Disagreement between scientists is an important avenue through which our understanding of biological complexity improves. One polarizing area of cancer research is the role of genomic instability in tumour initiation and progression.Does it drive the acquisition of beneficial mutations? Or is it simply a result of the harsh tumour microenvironment, which causes DNA damage?

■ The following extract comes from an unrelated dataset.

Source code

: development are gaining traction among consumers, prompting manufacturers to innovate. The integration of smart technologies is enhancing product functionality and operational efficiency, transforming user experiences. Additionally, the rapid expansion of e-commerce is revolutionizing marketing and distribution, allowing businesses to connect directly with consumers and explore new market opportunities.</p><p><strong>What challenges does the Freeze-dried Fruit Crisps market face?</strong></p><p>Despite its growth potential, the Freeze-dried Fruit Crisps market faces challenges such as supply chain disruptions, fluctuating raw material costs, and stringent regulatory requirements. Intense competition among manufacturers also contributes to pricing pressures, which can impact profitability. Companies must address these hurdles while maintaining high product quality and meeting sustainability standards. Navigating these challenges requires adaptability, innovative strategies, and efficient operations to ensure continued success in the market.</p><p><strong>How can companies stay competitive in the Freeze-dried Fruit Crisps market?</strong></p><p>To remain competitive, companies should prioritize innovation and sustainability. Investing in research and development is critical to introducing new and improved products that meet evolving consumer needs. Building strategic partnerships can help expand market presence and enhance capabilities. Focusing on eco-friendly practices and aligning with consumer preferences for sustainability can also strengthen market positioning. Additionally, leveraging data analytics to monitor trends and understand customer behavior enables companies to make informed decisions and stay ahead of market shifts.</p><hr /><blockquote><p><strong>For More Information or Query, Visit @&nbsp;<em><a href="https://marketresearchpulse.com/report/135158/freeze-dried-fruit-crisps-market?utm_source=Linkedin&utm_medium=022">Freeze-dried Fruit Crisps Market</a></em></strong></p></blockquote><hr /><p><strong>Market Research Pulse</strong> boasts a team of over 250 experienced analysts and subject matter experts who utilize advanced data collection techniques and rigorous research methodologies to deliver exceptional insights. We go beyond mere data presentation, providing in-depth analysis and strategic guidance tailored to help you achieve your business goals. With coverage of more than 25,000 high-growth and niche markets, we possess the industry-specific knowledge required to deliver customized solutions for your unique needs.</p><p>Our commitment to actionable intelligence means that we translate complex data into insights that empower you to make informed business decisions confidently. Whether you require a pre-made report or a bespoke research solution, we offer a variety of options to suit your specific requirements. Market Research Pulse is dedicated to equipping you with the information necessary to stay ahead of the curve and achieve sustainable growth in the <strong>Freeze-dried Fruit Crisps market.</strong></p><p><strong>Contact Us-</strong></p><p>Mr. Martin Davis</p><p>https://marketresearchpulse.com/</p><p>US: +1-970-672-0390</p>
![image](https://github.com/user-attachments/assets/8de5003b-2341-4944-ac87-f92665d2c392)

One scientist who has promoted the concept of genomic instability — specifically genetic instability — in driving tumour progression is Lawrence A. Loeb. Almost 40 years ago, Loeb and colleagues proposed that tumour cells have a mutator phenotype that allows them to progressively accumulate mutations, some of which are probably advantageous to the tumour cell. So, how has this hypothesis held up over the years? As discussed by Loeb on page 450, cancer genome sequencing projects have revealed a vast number of mutations in tumour cells. It is unlikely, of course, that these are all driver mutations, and such findings do not indicate that a cell can tolerate any number of mutations — most mutations probably have no effect and too many is probably lethal — but some level of mutagenesis could contribute, albeit incrementally, to tumour heterogeneity and the acquisition of new properties. The debate stimulated by such findings and hypotheses can generate insightful questions. For example, when questioning the relevance of the mutator phenotype one might consider how many mutations are required for tumorigenesis, tumour progression and metastasis. Furthermore, might metastases have a higher mutation rate than primary tumours and, if not, does that tell us that the mutator phenotype is wrong or that metastases might evolve differently?

There is no doubt that this debate will continue, much like our series on 'Genomic instability in cancer' to which this Perspective is the latest addition.